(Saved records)
_ _ _ _

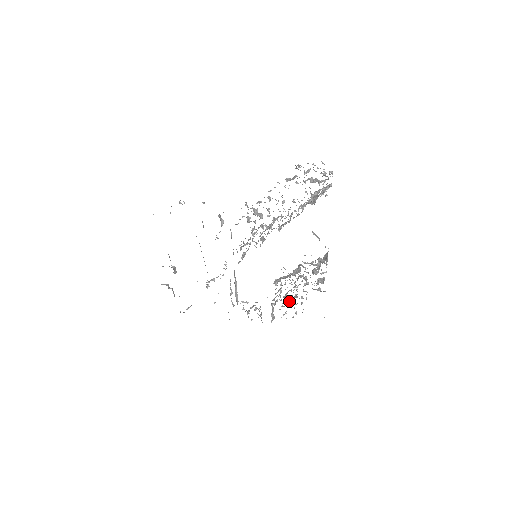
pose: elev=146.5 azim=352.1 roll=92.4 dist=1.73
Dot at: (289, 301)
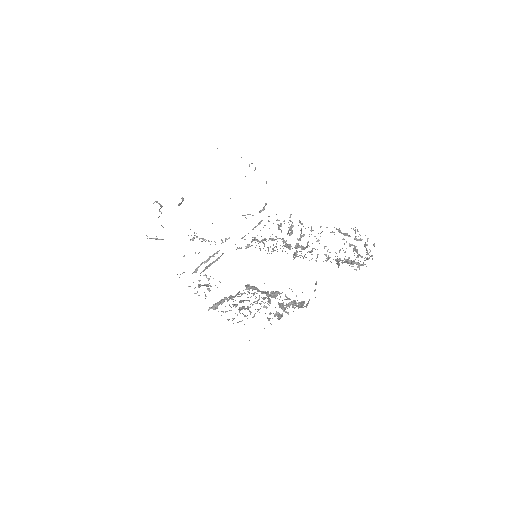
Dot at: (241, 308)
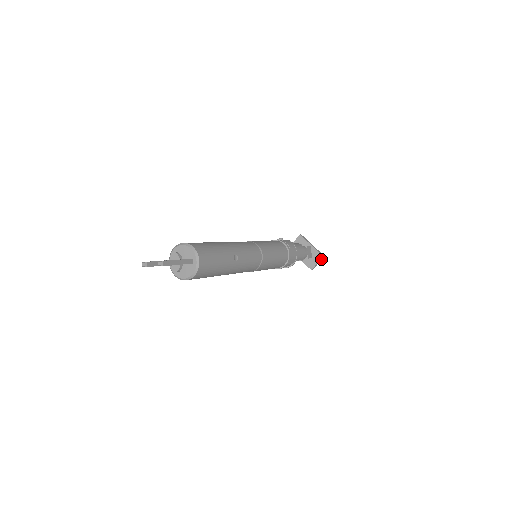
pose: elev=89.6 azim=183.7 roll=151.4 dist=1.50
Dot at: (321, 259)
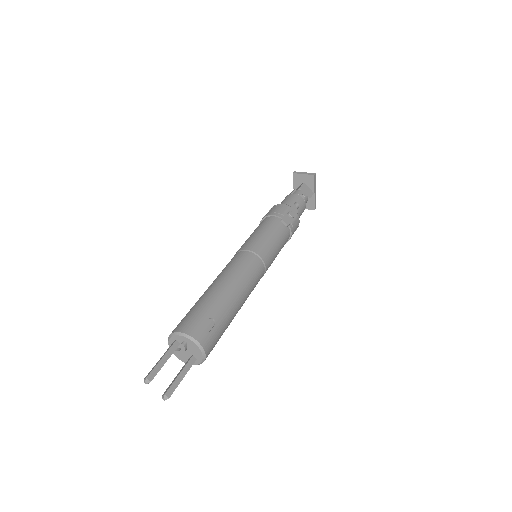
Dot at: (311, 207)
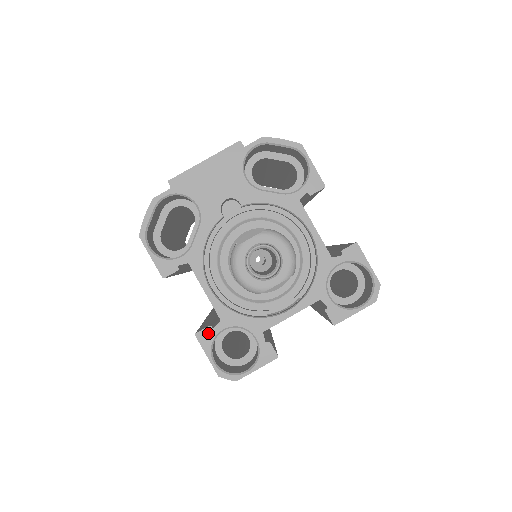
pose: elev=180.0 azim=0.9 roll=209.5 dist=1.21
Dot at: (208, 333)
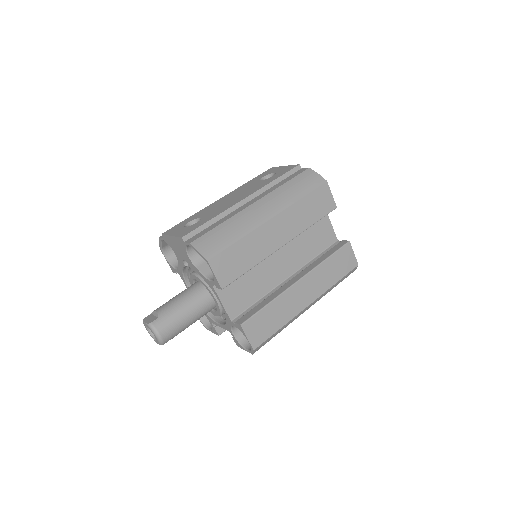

_ _ _ _

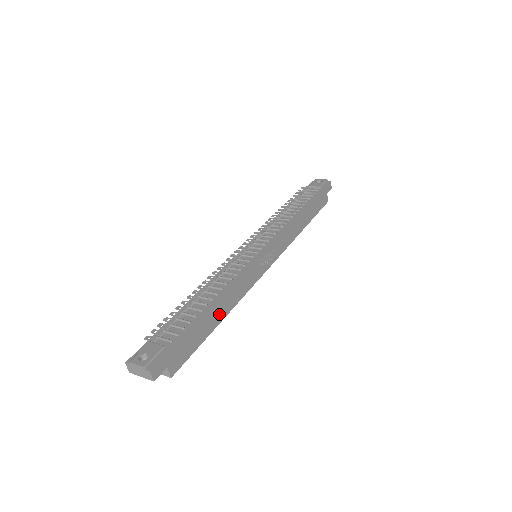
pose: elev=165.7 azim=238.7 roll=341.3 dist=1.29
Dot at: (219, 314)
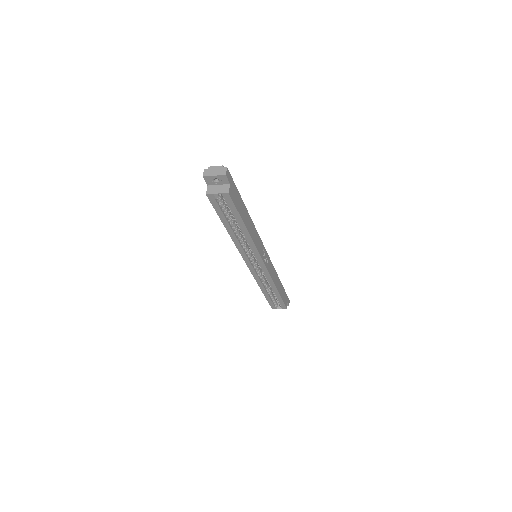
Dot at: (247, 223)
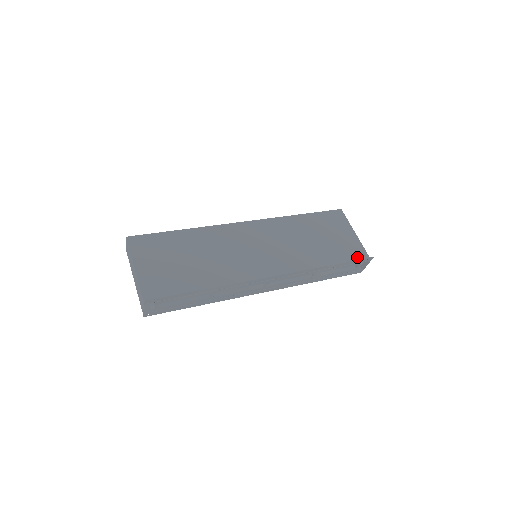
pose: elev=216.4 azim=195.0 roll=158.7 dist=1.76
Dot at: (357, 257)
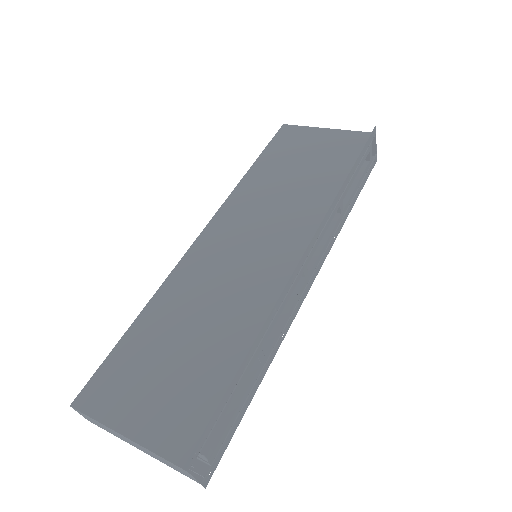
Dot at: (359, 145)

_ _ _ _

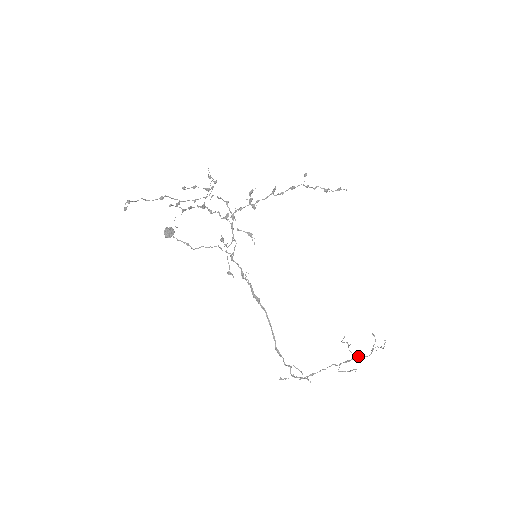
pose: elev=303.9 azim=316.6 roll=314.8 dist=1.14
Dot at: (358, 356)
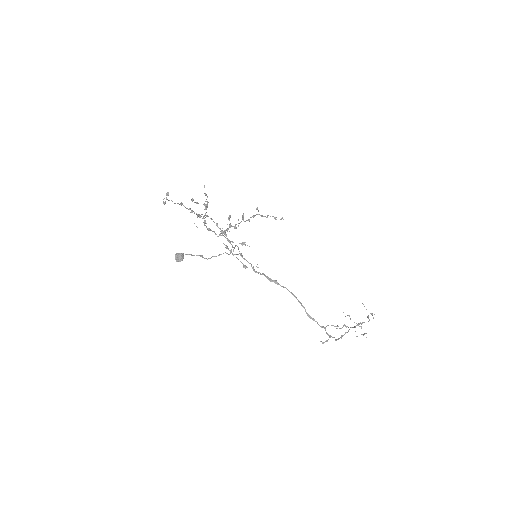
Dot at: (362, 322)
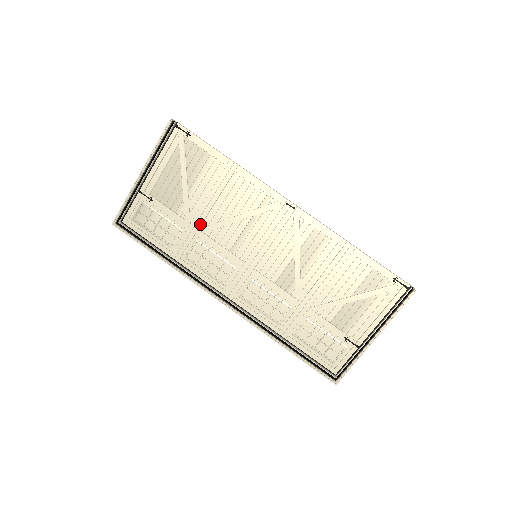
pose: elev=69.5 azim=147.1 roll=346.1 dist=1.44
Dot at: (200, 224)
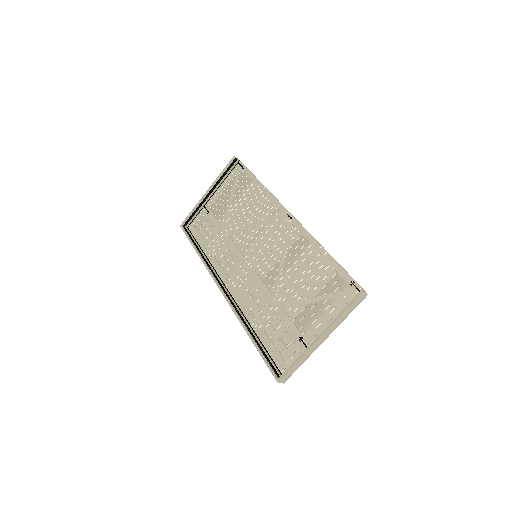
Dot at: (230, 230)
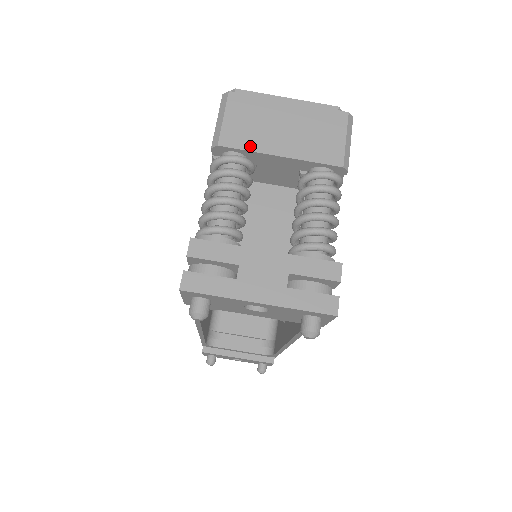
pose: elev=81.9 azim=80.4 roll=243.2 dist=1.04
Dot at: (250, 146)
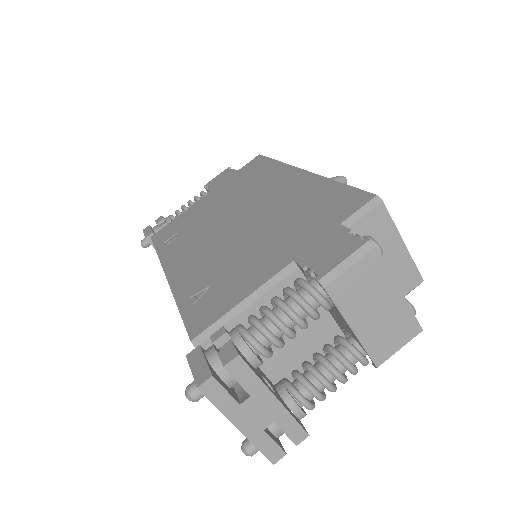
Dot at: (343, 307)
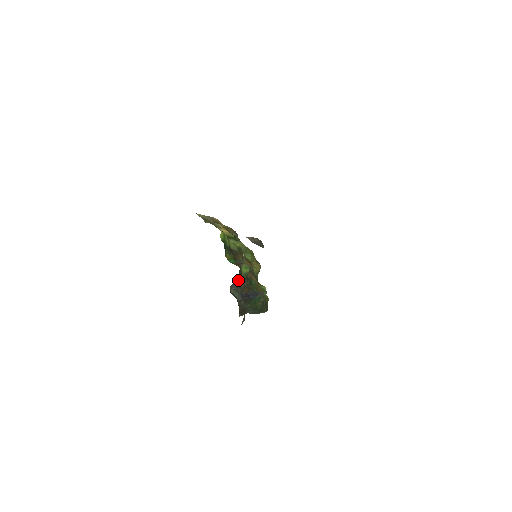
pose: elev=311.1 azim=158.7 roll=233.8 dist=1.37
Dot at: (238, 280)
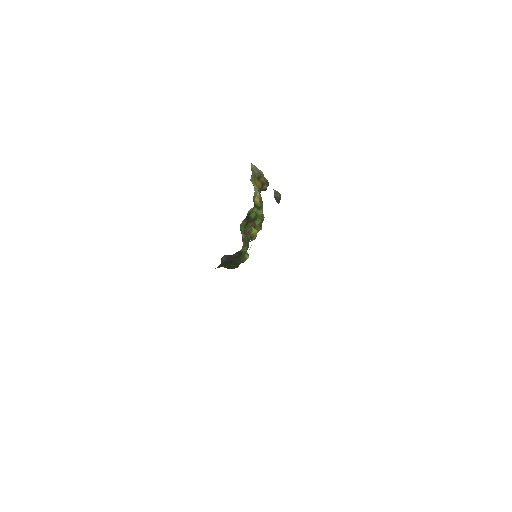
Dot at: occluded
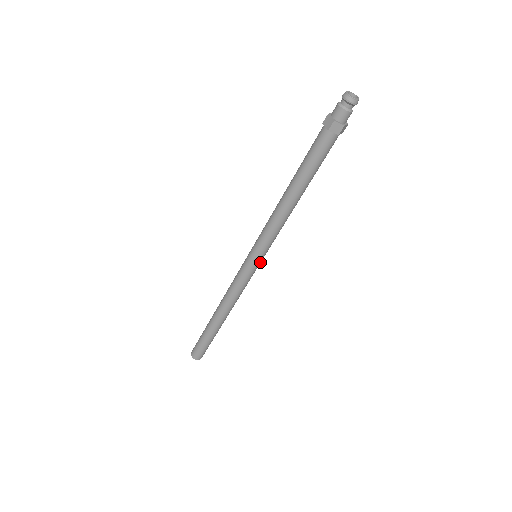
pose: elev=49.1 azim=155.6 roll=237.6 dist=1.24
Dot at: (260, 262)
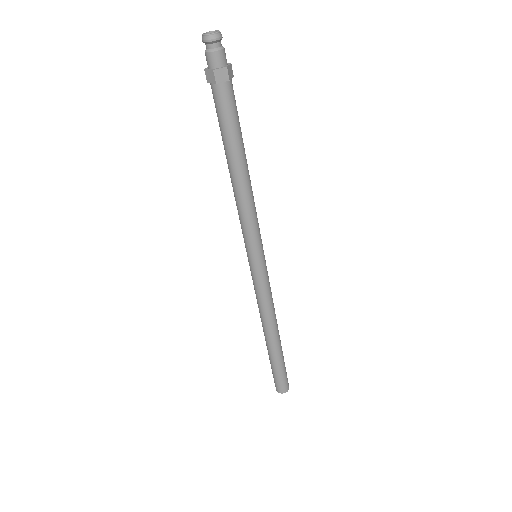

_ _ _ _

→ EXERCISE GOAL
Can you copy out the lines from the one containing "pose: elev=89.6 azim=183.7" to the one containing "Dot at: (311, 207)", both included, and omit the pictures?

→ FINISHED TASK
pose: elev=89.6 azim=183.7 roll=151.4 dist=1.50
Dot at: (321, 259)
Dot at: (311, 207)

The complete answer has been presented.